毒薬注意(仮)

毒にも薬にもなれない

かつて感受性が豊かだった彼は

 ゴミ屋敷のような部屋に住んでいる彼はスマホの明かりしか見ていないから、腐った臭いのするゴミ袋や、取り出すのを忘れて蠅がたかる炊飯器に気を留めなかった。高木はその環境を改善しようとは思わないし、ゴキブリと共存することに嫌悪感すらわかない。もしも彼がアレルギー疾患を患っていたならばおそらく神経質になっていただろうが彼は不幸にも健康体でいた。

 高木の仕事はコンビニの深夜バイトで、人と話すのはその時だけである。彼は何についても面倒くさがった。進学も就職も恋人も友人も何もかも。

 三十代後半でコンビニバイトだなんて終わってると自覚はしても行動は起こさないし、週に一度ほど「変わろう」と求人サイトを覗いてみても何もせず「面倒くさい」とソシャゲに逃避するだけだ。

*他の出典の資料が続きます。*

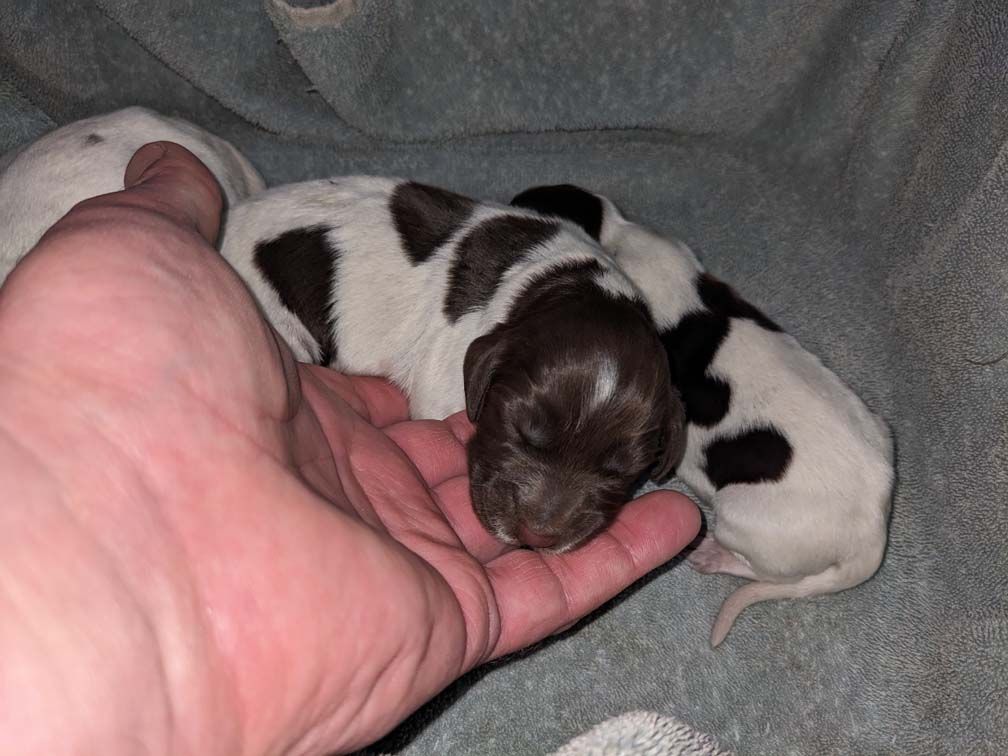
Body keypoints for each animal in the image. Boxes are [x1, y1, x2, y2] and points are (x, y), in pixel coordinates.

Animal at [511, 185, 894, 645]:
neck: (619, 236)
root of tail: (871, 533)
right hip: (880, 429)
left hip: (741, 519)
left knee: (762, 570)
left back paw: (715, 557)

「そういえば高木さんって昔、漫画家だったんでしょ?」

 同じ夜勤の大学生の女が一時間ぶりに口を開いた。女っ気のない顔とろくに手入れをされていない髪の毛や手足でその女をどんな人種なのか把握していた。雑談なんか週に二回ほどしかしないのに、どういう風の吹き回しなのか、と高木は少し疑問に思った。

「昔の話だよ。売れてないし」

「すごいじゃないですか。新人賞は通ったんでしょ」

 新人賞なんて、と口に出そうとして閉ざした。

「君も描く人なの?」

 女は体をくねらせて目をそらした「イベントで出すくらいですけど」ああ、コミケか、と納得した。そうだよな、今は気軽に出せるもんな。

「趣味でやるくらいが一番いいよ。好きなことが描けるし」

「うーん。目指すならやっぱプロになりたいじゃないですか」

 女の目は黒く輝いていた。昔の俺のようだな、と高木は同情した。新人漫画家や漫画家志望をたくさん見てきて、みんな口をそろえて同じことを言っていた「やっぱプロじゃなきゃ」しかしプロになったからと言えど売り上げが伸びずに干されたり、新人賞にすらひっかからずアシスタントにしかなれなれずにいる落ちこぼれが大半だ。 みな努力はしていた、ただ才能がなかっただけだ。高木も同じだった。

 深夜一時のコンビニは静けさで気が狂いそうだ、と三日に一度は考える。ここしか世界が存在していないみたいだ、とありきたりな言葉を心の中でつぶやいた。商品を棚に置きながら、自分の過去に思いを馳せた。そういえば俺、こんなじゃなかったな、もっと純粋だったのに。蛍光灯の光はぎらぎらと輝いていた、もう昼には戻れないのだろうなと薄々感づいていた。

「高木さんは、布団を干したりしますか」

 床に胡坐をかいた女は、高木に背を向けたまま明るい声色で問いかけた。

「二年前に干したきりだ。ずぼらだから」

「身体がおかしくなっちゃいそうですね」

 女はくすくすと肩を揺らす。

「お前だって母親にやってもらってるんだろ」

「うちお母さんいません」

 あ、と声を漏らして高木は謝った。彼は漫画家をやりながら家にもお金を入れずに遊び呆けることができた身分である。高木の周囲には母親がいない知人が一人もいなかった。

「お母さんじゃありませんけど、おばちゃんが干してくれるんです。日光に当てたあとの布団っていい匂いがして、すごくすきで」

「日光に当てたあとの匂いかあ……」

「二年ぶりに干したらいいじゃないですか。きっと気持ちいいですよ」

 

 コンビニの夜勤はいつでも退屈でたまらなかった。人と話すことだって、永遠に続きそうなほど何もすることがない空間だって、時々やってくる常連気取りの老人も、何もかも。というより、彼はここ何年も感情が大きく動くことがなかったのかもしれない。

 ぼんやりと黒カビの生えた布団を高木は眺めて、汚いなと一言吐いた。こんな布団を干したところでいい匂いがするわけないだろ、と女に言ってやりたいと思った。朝のベランダは騒がしく、黄色い声が夜勤明けの耳を刺す。高木はやけくそに「ああ、やってやるよ」と重い腰を持ち上げ、カビ臭い布団をベランダに干して俯瞰した。

 「何も変わるわけないだろ」閉じそうな目をこすりながら、高木は薄暗いゴミだらけの部屋に同化していった。